No Country For Old Men

 
...The other thing is the old people, and I keep comin back to them. They look at me like its always a question...You see em and they dont even look confused. They just look crazy. That bothers me. Its like they woke up and they dont know how they got where they're at. Well, in a manner of speakin they dont...

I see Cormac McCarthy's No Country For Old Men as an allegory for the present; quite truly our world has become no country for old men, nor women, nor children either.
The story is set in the 1980's, and the early days of the drug wars are used to create the Inferno where every man's hand is raised against another, and the rules of society and religion has broken down. The lure of money leads men to the desert, and ultimately to their destruction. Once we have crossed into the desert, we find it is inhabited by killers and men of violence who hold life cheap.

The good man who has crossed into the desert becomes the prey of killers, and to survive must become a killer himself. He causes the death of his wife; he causes the physical and spiritual death of all whom he has intimately loved, for the transition to the desert destroys the man and his spirit which is tied to all mankind. Groups of killers clash at night. All deaths are certain, for even those killed by mistake are discovered to be corrupted by violent greed. And it will grow to take over countries, as we and Mr. McCarthy know: Colombia and Afghanistan are now both narco-states. We ask: do they feed narco-empires?  

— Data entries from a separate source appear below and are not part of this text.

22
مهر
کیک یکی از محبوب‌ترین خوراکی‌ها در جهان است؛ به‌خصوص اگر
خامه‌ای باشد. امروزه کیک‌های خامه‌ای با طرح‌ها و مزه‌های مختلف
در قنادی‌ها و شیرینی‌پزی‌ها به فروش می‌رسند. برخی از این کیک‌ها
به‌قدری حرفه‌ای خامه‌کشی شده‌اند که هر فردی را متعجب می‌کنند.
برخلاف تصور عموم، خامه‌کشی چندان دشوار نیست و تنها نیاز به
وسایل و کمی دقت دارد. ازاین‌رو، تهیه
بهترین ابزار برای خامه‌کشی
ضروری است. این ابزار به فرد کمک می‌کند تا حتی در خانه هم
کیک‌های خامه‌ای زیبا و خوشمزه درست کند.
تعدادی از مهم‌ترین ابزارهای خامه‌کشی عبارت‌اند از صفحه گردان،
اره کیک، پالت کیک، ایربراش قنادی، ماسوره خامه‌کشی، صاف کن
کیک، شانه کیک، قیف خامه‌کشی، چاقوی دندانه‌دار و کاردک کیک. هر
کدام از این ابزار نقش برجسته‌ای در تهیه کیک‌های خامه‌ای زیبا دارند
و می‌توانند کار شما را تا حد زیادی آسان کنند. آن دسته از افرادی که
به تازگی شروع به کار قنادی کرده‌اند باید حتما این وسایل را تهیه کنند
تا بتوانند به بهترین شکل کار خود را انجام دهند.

How much of the mindlessness that led to our present economic malaise was fed by substance abuse? I know that back in the 80's, cocaine was the drug of choice on Wall Street. (Certainly, rules such as those allowing insane amounts of leverage let one wonder whether the minds behind the rules were clean.) And how much of the money was narco-money being laundered and hidden?

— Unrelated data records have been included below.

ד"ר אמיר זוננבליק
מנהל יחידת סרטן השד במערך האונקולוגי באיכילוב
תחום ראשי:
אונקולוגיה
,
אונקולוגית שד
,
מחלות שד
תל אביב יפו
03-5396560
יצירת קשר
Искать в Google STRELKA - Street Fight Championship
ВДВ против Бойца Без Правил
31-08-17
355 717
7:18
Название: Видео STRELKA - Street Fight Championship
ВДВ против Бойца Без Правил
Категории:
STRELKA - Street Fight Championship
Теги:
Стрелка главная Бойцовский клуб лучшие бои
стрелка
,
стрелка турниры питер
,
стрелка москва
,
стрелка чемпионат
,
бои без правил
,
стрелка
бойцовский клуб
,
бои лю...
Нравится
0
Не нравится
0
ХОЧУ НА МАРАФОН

The sheriff of the story foresees violent greed growing like pestilence and taking over the narrative land where he has lived his life. When he meets other law men in the course of their work, they talk and shake their heads over the breakdown of law and order and civility. In the desert, in Gaza, men kill each other, and they kill civilians, too, on both sides. In the desert of the financial system, men kill each other, and they kill dreams and squander lives and resources.

These sins which lay at the very basis of the 21st century must be removed: the stateless Palestinian and the Inequity of Wealth and Well-being. These are the bases of our godless idolatry, these are the affronts which have been committed for 30 years or more - the space of at least one generation. Otherwise, tell the women to get the children off the streets, for it will continue to be no country for old men, nor anyone else.